Десятое марта

 

 

 

545

 

Такой прекрасной весны, как нынешняя, ещё никогда не бывало!

Никогда сила таянья не была такой пышущей. Никогда так тонко не замерзало к вечерам. Никогда не бывало таких нежных подснежников, покорных губам. Никогда столько не гулялось.

Да свободного времени никогда столько не было... Никакой весной не веселились так сразу все люди.

Ксенья с уверенностью угадала свою лучшую и заречённую весну! Все вёсны, которые она прожила до сих пор, — были только приготовлением. Всё, что она жила и мечтала до сих пор, — было приготовлением. И вот, наконец, счастье неизбежно должно было явиться Ксенье — именно этой весною, да просто вот в этих днях! Пришла пора радости! Всё нутро её это чувствовало!

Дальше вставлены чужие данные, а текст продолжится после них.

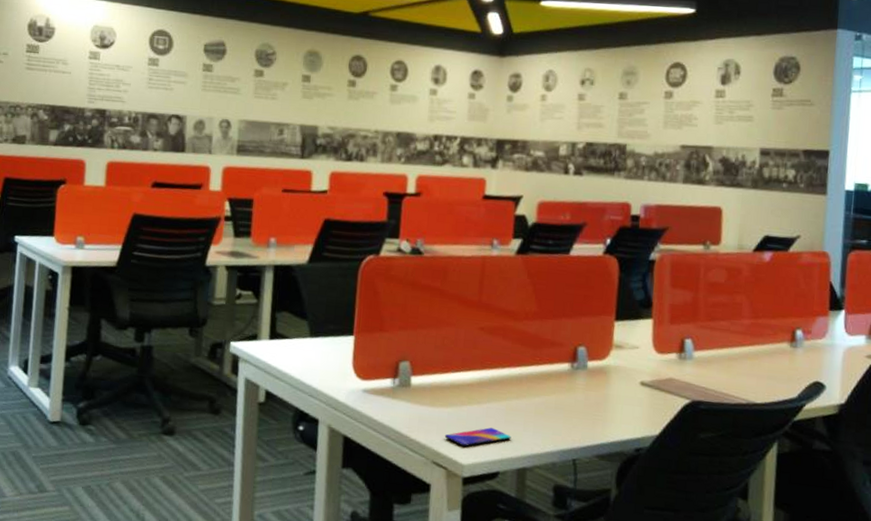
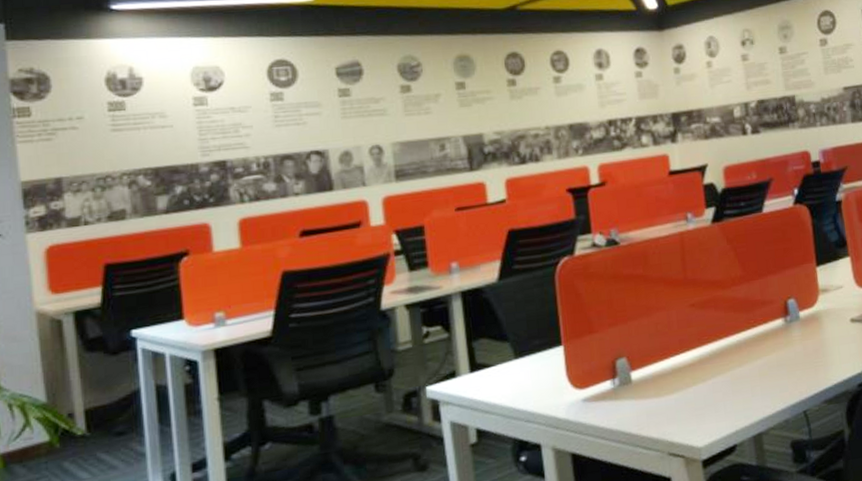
smartphone: present [444,427,512,447] -> none [675,402,742,430]

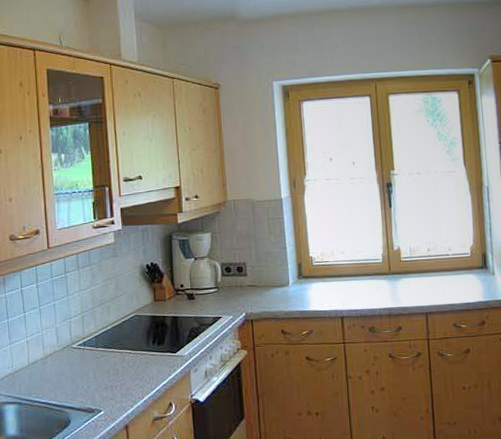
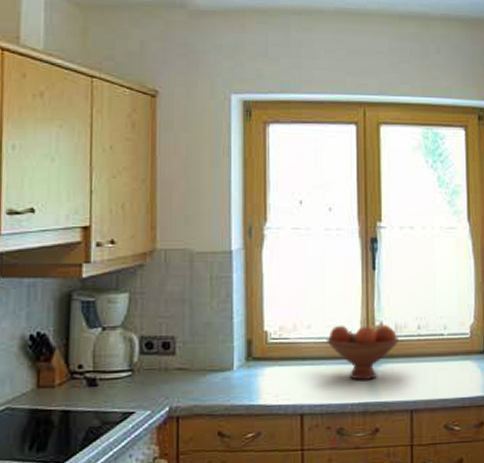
fruit bowl: none [357,249,414,292] -> present [327,325,400,381]

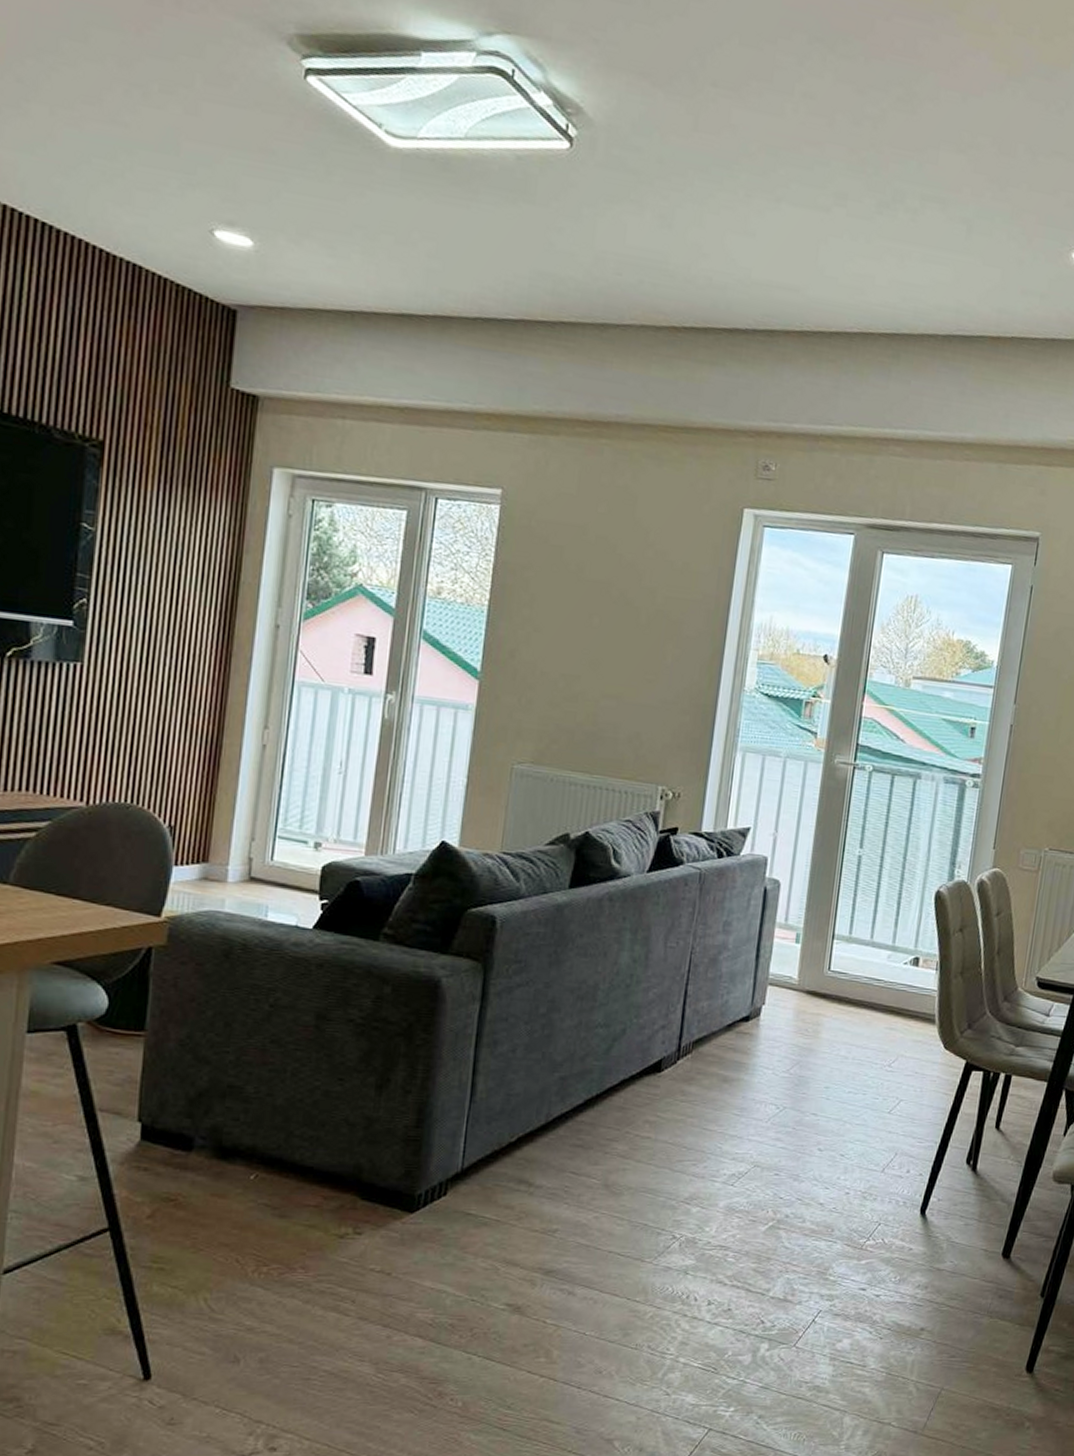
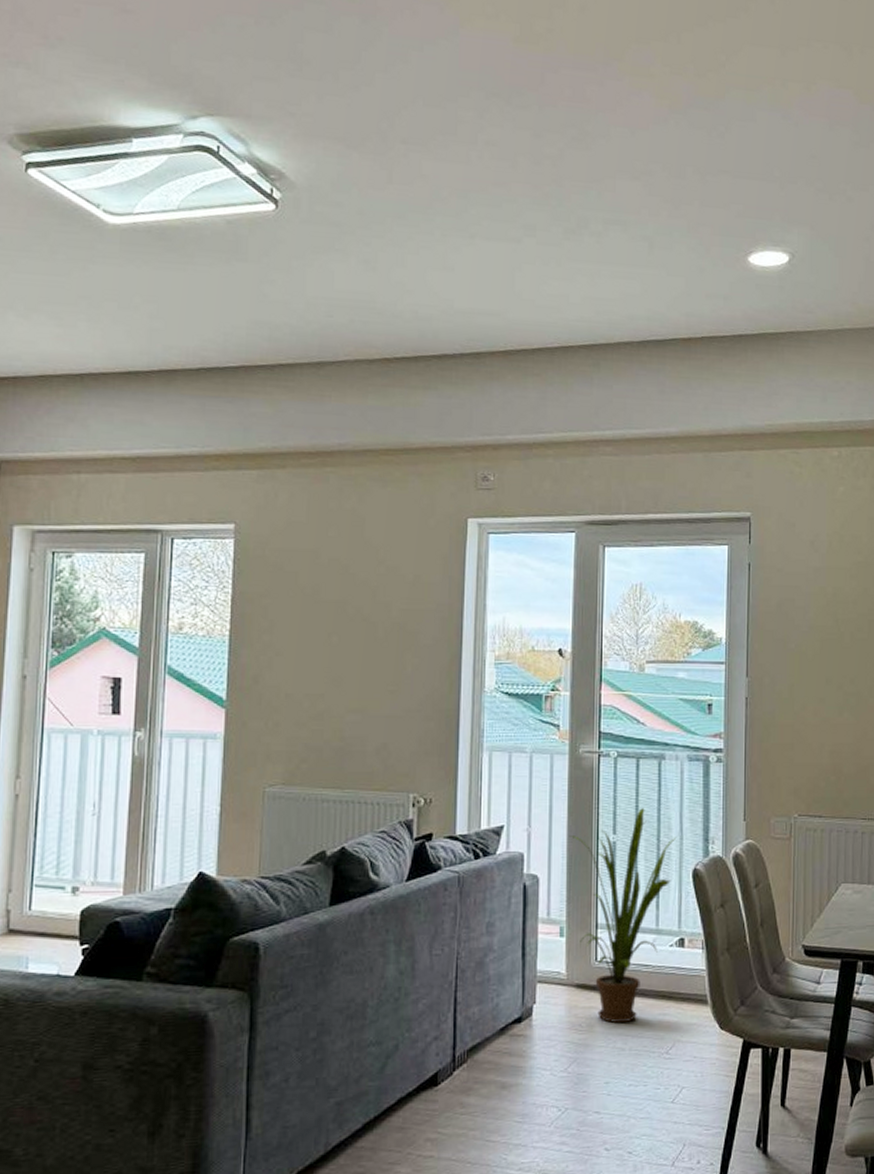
house plant: none [814,825,924,1033] -> present [568,808,677,1024]

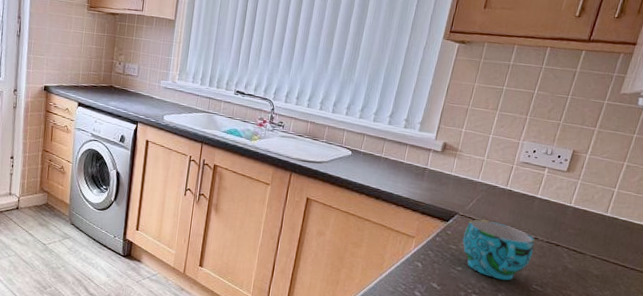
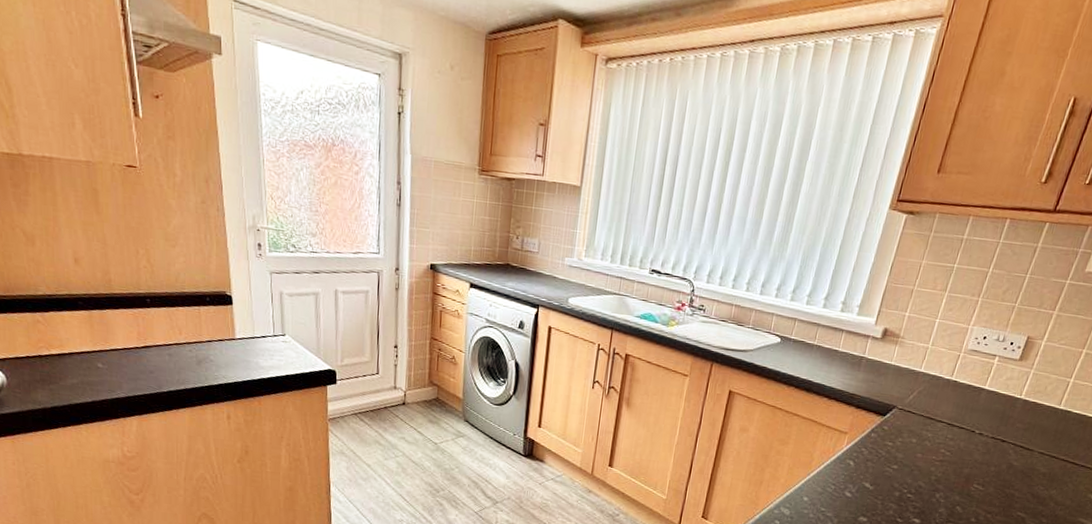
cup: present [462,219,535,281] -> none [900,413,980,480]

И нутро же — жадным толчком завидовало каждой беременной, встреченной на улице. Каждой беременной. Уж кажется, в эти революционные дни чего только удивительного не было на улицах, лишь озирайся. Но и в эти дни ничто так не удивляло Ксенью, так не толкало в сердце — как вид беременных женщин.

Всё-таки это — чудо из чудес!

А гулянья было в эту неделю — не исшагать: занятия на курсах по-настоящему до сих пор так и не возобновлялись. (И балетная группа в революционные дни что-то не собиралась.) Ещё неясно было всему студенчеству: как же теперь их возобновлять? — в прежней ли форме или чего-то же добившись от революции! Первая победа была уже известна: в этом году институты, курсы и гимназии распустят раньше обычного! Профессора поздравляли студентов с обновлением России. Студенты-медики требовали: удалить нежелательных профессоров, минимум экзаменов и практических занятий для перевода на следующий курс. В Университете собирали то летучий митинг всех учебных заведений — на поддержку Временного правительства и войны, то уже и Совет Студенческих Депутатов. Каким-то общим собранным способом должно было решиться их общее студенческое будущее.

А тут призвал студентов и курсисток почтамт: что за революцию накопилось неразнесенных 60 тысяч писем, идите добровольно письмоносцами! И — хлынули, и Ксенья с подругами тоже. Да у неё все жилы тянуло от десяти минут смирной посидки — ноги требовали если не танцевать, то ходить и бегать. Нагружали их тяжёлыми сумками по утрам, но была большая поэзия: по незнакомым лестницам ходить, как будто ты везде свой, и разносить людям их задержанные жданные вести.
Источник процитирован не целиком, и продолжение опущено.